Would you please restate every record exactly as written?
[Start of section]
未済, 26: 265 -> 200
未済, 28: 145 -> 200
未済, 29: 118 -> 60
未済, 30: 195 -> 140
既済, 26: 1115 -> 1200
[End of section]
## [Response]
未済, 26: 265 -> 200
未済, 28: 145 -> 200
未済, 29: 118 -> 60
未済, 30: 195 -> 140
既済, 26: 1115 -> 1200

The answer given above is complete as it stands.